Con la sua scomparsa si gira definitivamente una pagina probabilmente irripetibile nella storia del club bianconero. Da tempo Geo Mantegazza non si occupava più delle vicende del suo amato Lugano, ma a tutto il popolo bianconero – dalla dirigenza ai tifosi – bastava sapere che il Presidentissimo, con il cuore, c’era sempre. Un Lugano che da ben 18 anni sta cercando la strada giusta per rivivere i fasti del passato, paga paradossalmente a caro prezzo una via che lui steso ha tracciato proprio grazie a Geo Mantegazza.

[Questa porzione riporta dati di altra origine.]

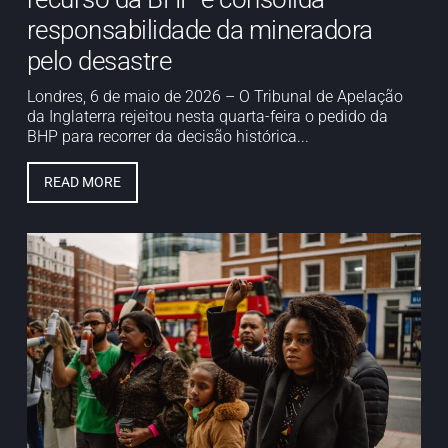
responsabilidade da mineradora
pelo desastre
Londres, 6 de maio de 2026 – O Tribunal de Apelação
da Inglaterra rejeitou nesta quarta-feira o pedido da
BHP para recorrer da decisão histórica...
READ MORE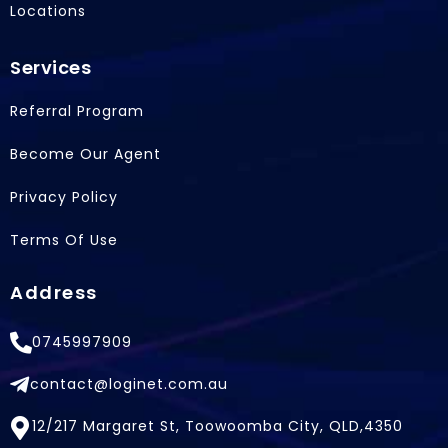
Locations
Services
Referral Program
Become Our Agent
Privacy Policy
Terms Of Use
Address
0745997909
contact@loginet.com.au
12/217 Margaret St, Toowoomba City, QLD,4350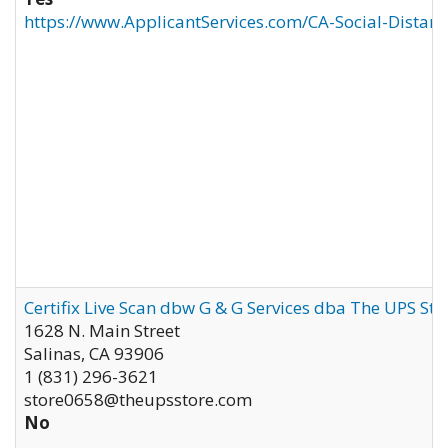
https://www.ApplicantServices.com/CA-Social-Distan
Certifix Live Scan dbw G & G Services dba The UPS St
1628 N. Main Street
Salinas
,
CA
93906
1 (831) 296-3621
store0658@theupsstore.com
No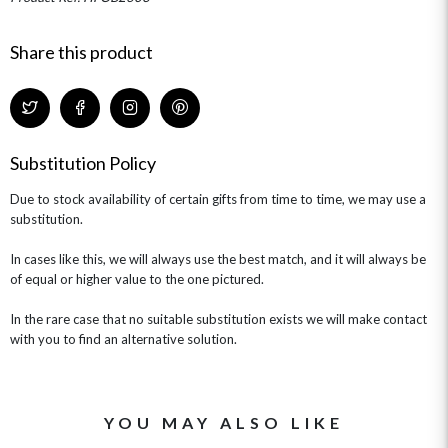
HAMPERS & GIFTS
FLOWERS & ROSÉ
GIFT CARDS
NEW BABY
Share this product
CHAMPAGNE GIFTS
SELF GIFTING
GET WELL SOON
Substitution Policy
Due to stock availability of certain gifts from time to time, we may use a
substitution.
In cases like this, we will always use the best match, and it will always be
of equal or higher value to the one pictured.
In the rare case that no suitable substitution exists we will make contact
with you to find an alternative solution.
YOU MAY ALSO LIKE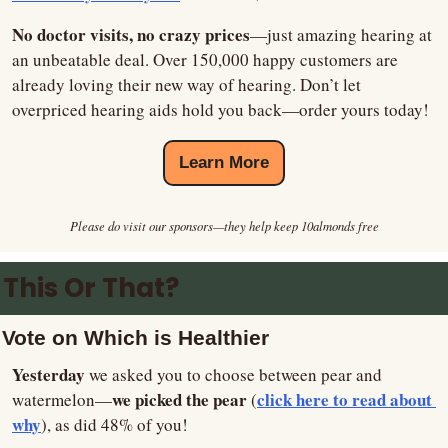
No doctor visits, no crazy prices
—just amazing hearing at 
an unbeatable deal. Over 150,000 happy customers are 
already loving their new way of hearing. Don’t let 
overpriced hearing aids hold you back—order yours today!
Learn More
Please do visit our sponsors—they help keep 10almonds free
This Or That?
Vote on Which is Healthier
Yesterday
 we asked you to choose between pear and 
we picked the pear 
click here to read about 
watermelon—
(
why
), as did 48% of you!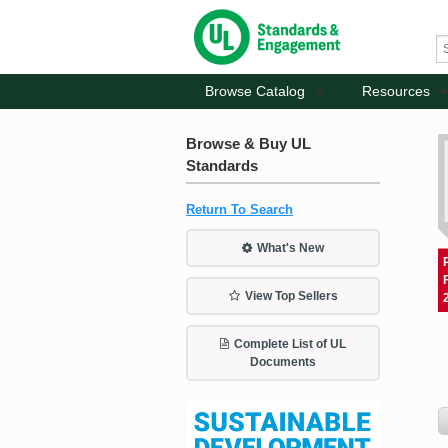
Browse Catalog
Resources
Browse & Buy UL
Standards
Return To Search
What's New
View Top Sellers
Complete List of UL
Documents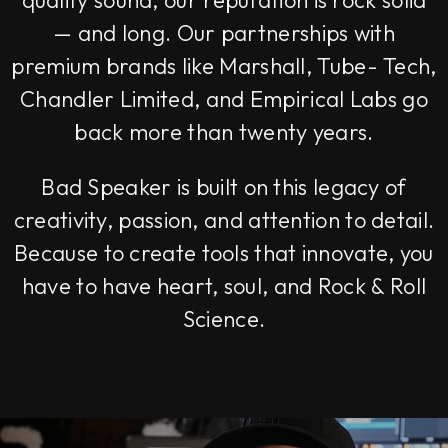
quality sound, our reputation is rock solid
— and long. Our partnerships with
premium brands like Marshall, Tube- Tech,
Chandler Limited, and Empirical Labs go
back more than twenty years.
Bad Speaker is built on this legacy of
creativity, passion, and attention to detail.
Because to create tools that innovate, you
have to have heart, soul, and Rock & Roll
Science.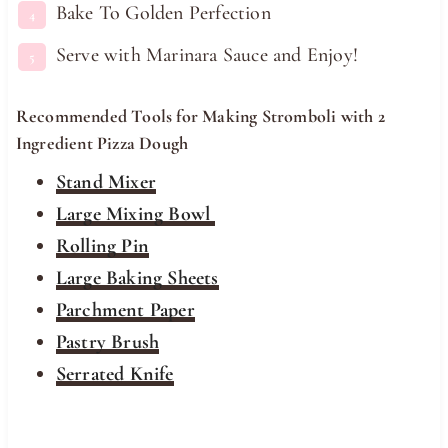
Bake To Golden Perfection
Serve with Marinara Sauce and Enjoy!
Recommended Tools for Making Stromboli with 2
Ingredient Pizza Dough
Stand Mixer
Large Mixing Bowl
Rolling Pin
Large Baking Sheets
Parchment Paper
Pastry Brush
Serrated Knife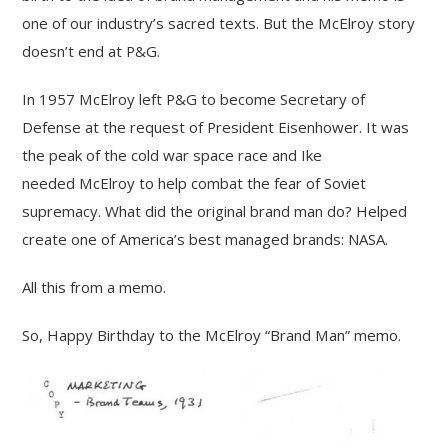
one of our industry’s sacred texts. But the McElroy story
doesn’t end at P&G.
In 1957 McElroy left P&G to become Secretary of
Defense at the request of President Eisenhower. It was
the peak of the cold war space race and Ike
needed McElroy to help combat the fear of Soviet
supremacy. What did the original brand man do? Helped
create one of America’s best managed brands: NASA.
All this from a memo.
So, Happy Birthday to the McElroy “Brand Man” memo.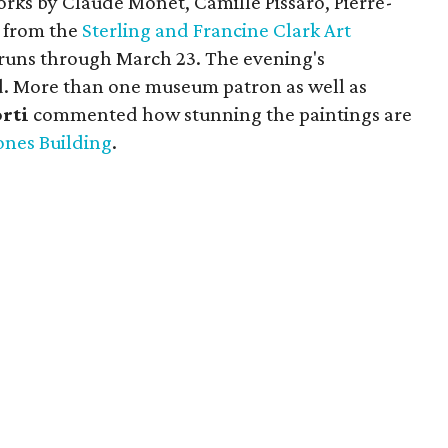
orks by Claude Monet, Camille Pissaro, Pierre-
 from the
Sterling and Francine Clark Art
 runs through March 23. The evening's
ed. More than one museum patron as well as
orti
commented how stunning the paintings are
ones Building
.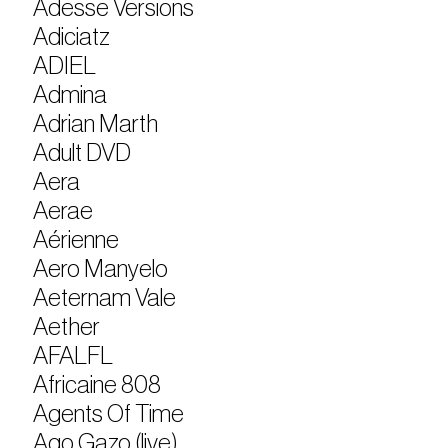
Adesse Versions
Adiciatz
ADIEL
Admina
Adrian Marth
Adult DVD
Aera
Aerae
Aérienne
Aero Manyelo
Aeternam Vale
Aether
AFALFL
Africaine 808
Agents Of Time
Ago Gazo (live)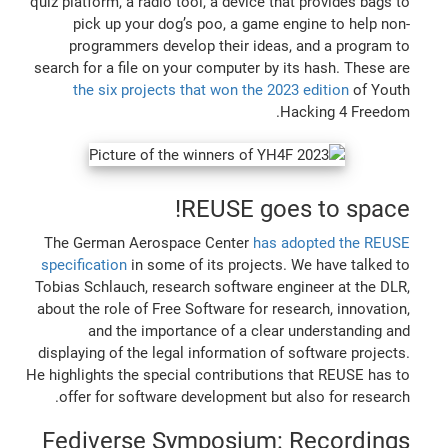
quiz platform, a radio tool, a device that provides bags to
pick up your dog’s poo, a game engine to help non-
programmers develop their ideas, and a program to
search for a file on your computer by its hash. These are
the six projects that won the 2023 edition
of Youth
Hacking 4 Freedom.
REUSE goes to space!
The German Aerospace Center
has adopted the REUSE
specification
in some of its projects. We have talked to
Tobias Schlauch, research software engineer at the DLR,
about the role of Free Software for research, innovation,
and the importance of a clear understanding and
displaying of the legal information of software projects.
He highlights the special contributions that REUSE has to
offer for software development but also for research.
Fediverse Symposium: Recordings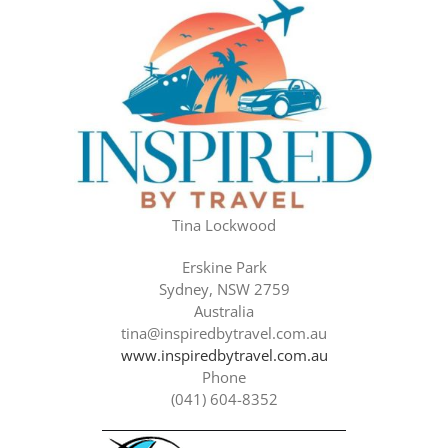
Tina Lockwood
Erskine Park
Sydney, NSW 2759
Australia
tina@inspiredbytravel.com.au
www.inspiredbytravel.com.au
Phone
(041) 604-8352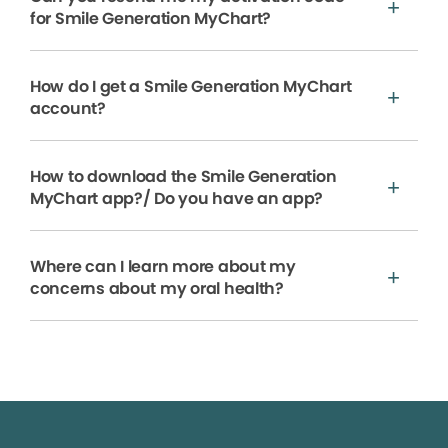
for Smile Generation MyChart?
How do I get a Smile Generation MyChart
account?
How to download the Smile Generation
MyChart app?/ Do you have an app?
Where can I learn more about my
concerns about my oral health?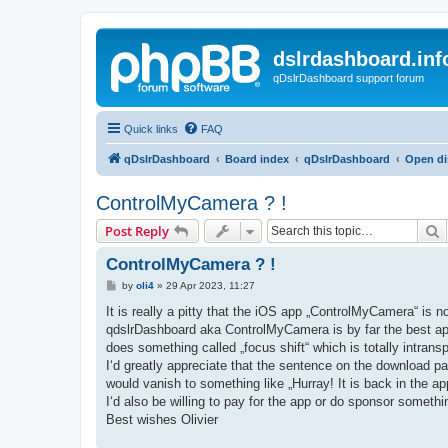
dslrdashboard.inf
qDslrDashboard support forum
Quick links
FAQ
qDslrDashboard
Board index
qDslrDashboard
Open di
ControlMyCamera ? !
S
Post Reply
ControlMyCamera ? !
P
by
oli4
»
29 Apr 2023, 11:27
o
s
It is really a pitty that the iOS app „ControlMyCamera“ is n
t
qdslrDashboard aka ControlMyCamera is by far the best app
does something called „focus shift“ which is totally intr
I‘d greatly appreciate that the sentence on the download pa
would vanish to something like „Hurray! It is back in the ap
I‘d also be willing to pay for the app or do sponsor someth
Best wishes Olivier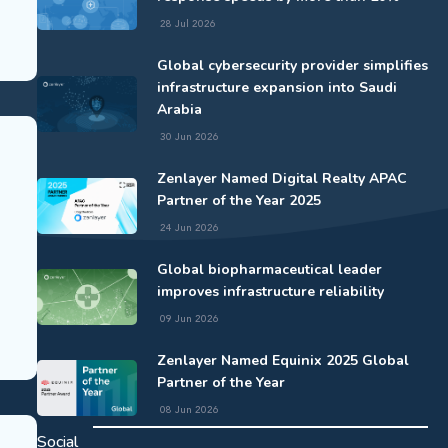
28 Jul 2026
Global cybersecurity provider simplifies
infrastructure expansion into Saudi
Arabia
30 Jun 2026
Zenlayer Named Digital Realty APAC
Partner of the Year 2025
24 Jun 2026
Global biopharmaceutical leader
improves infrastructure reliability
09 Jun 2026
Zenlayer Named Equinix 2025 Global
Partner of the Year
08 Jun 2026
Social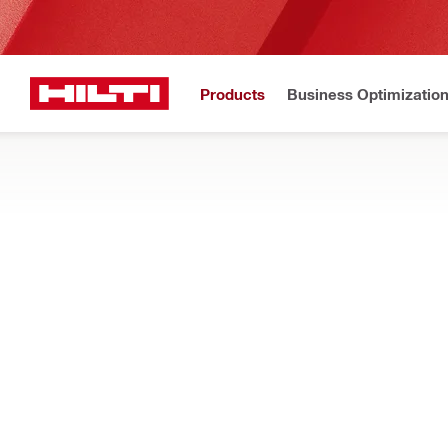
Products
Business Optimizatio
New to H
Home
Products
Dust and water management
DRILL STAND MOUNTED WATER COLLE
Drill stand mounted components for clearing slurry during dia
Filter
Splash g
RESET ALL FILTERS
Splash guards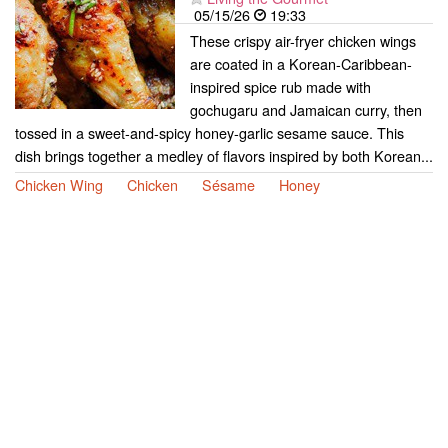
05/15/26
19:33
These crispy air-fryer chicken wings
are coated in a Korean-Caribbean-
inspired spice rub made with
gochugaru and Jamaican curry, then
tossed in a sweet-and-spicy honey-garlic sesame sauce. This
dish brings together a medley of flavors inspired by both Korean...
Chicken Wing
Chicken
Sésame
Honey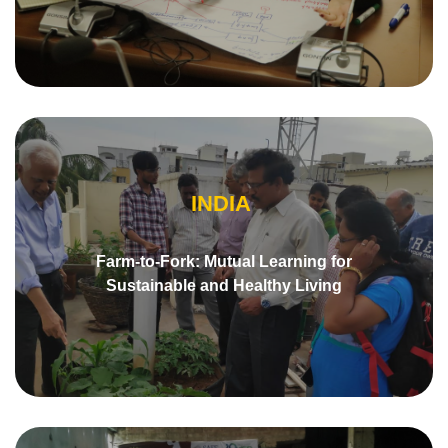
INDIA
Farm-to-Fork: Mutual Learning for
Sustainable and Healthy Living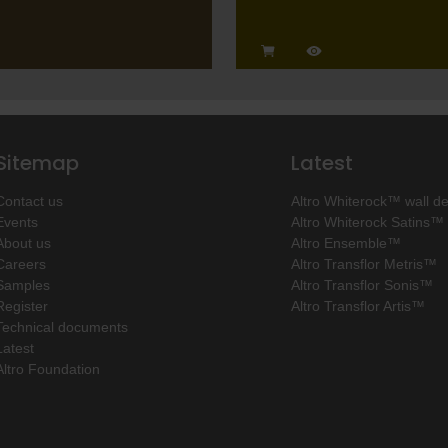
Sitemap
Latest
Contact us
Altro Whiterock™ wall d
Events
Altro Whiterock Satins™
About us
Altro Ensemble™
Careers
Altro Transflor Metris™
Samples
Altro Transflor Sonis™
Register
Altro Transflor Artis™
Technical documents
Latest
Altro Foundation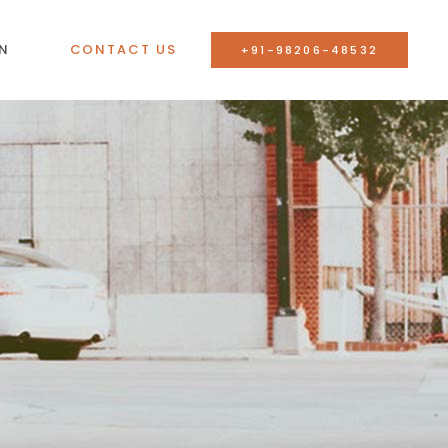
N
CONTACT US
+91-98206-48532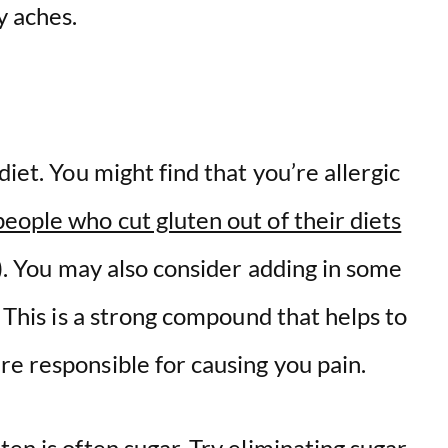
y aches.
diet. You might find that you’re allergic
eople who cut gluten out of their diets
n). You may also consider adding in some
. This is a strong compound that helps to
e responsible for causing you pain.
ten is often sugar. Try eliminating sugar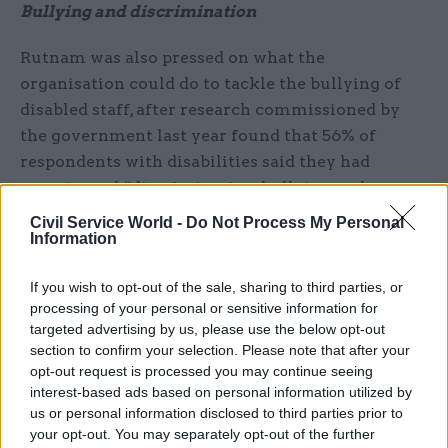
Bullying and discrimination
Rutnam was also pressed on what the
organisation could do to tackle the bullying of
disabled staff, after research commissioned by
the government last year found that 56% of
respondents with disabilities said they had
experienced “discrimination, bullying and
harassment” at work in the previous year.
Civil Service World -
Do Not Process My Personal
Information
The disability champion said taking on such
discrimination would involve a wider change in
If you wish to opt-out of the sale, sharing to third parties, or
processing of your personal or sensitive information for
civil service culture – and he acknowledged that
targeted advertising by us, please use the below opt-out
some departments had further to go than others.
section to confirm your selection. Please note that after your
opt-out request is processed you may continue seeing
“A lot of that comes down to behaviours,
interest-based ads based on personal information utilized by
attitudes, and above all to creating a culture in
us or personal information disclosed to third parties prior to
which it is much more normal, much more
your opt-out. You may separately opt-out of the further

Lo sport-business concepito alla fine degli anni Settanta dall’ingegnere luganese, oggi è diventato una realtà sempre più complicata da gestire. Le società sono diventate aziende a tutti gli effetti, quotidianamente costrette a precari equilibri tra la ricerca del successo e la gestione dei conti economici. L’hockey costruito da Geo Mantegazza non esiste più e – fortunatamente – questo il Lugano lo ha capito. La famiglia – grazie a Vicky, l’attuale presidente – rimane importante non solo per la stabilità finanziaria, ma anche e soprattutto per una continuità nella quale deve e vuole ritrovarsi l’universo bianconero, dai tifosi agli sponsor. Il Lugano vuole però camminare con le proprie gambe, per garantirsi un futuro che non dipenda esclusivamente dal nome Mantegazza. Un’impresa non evidente, che impone dei severi limiti di budget non sempre capiti e accettati da chi è stato abituato per anni a primeggiare.

Il perno fondamentale

Nel suo saluto al Presidentissimo, il club ha voluto rassicurare tutti e forse anche se stesso: «Il tuo DNA bianconero è al sicuro nelle vene della nostra Vicky». Proprio Vicky – che tanto voleva regalare un titolo al suo amatissimo papà – diventa un perno ancora più fondamentale di prima per il futuro a medio-lungo termine del club. Non tanto o non solo – come già scritto – per ragioni economiche. Il Lugano ha perso il suo papà: i suoi figli – dirigenti, squadra, tifosi e sponsor – hanno bisogno di essere rassicurati.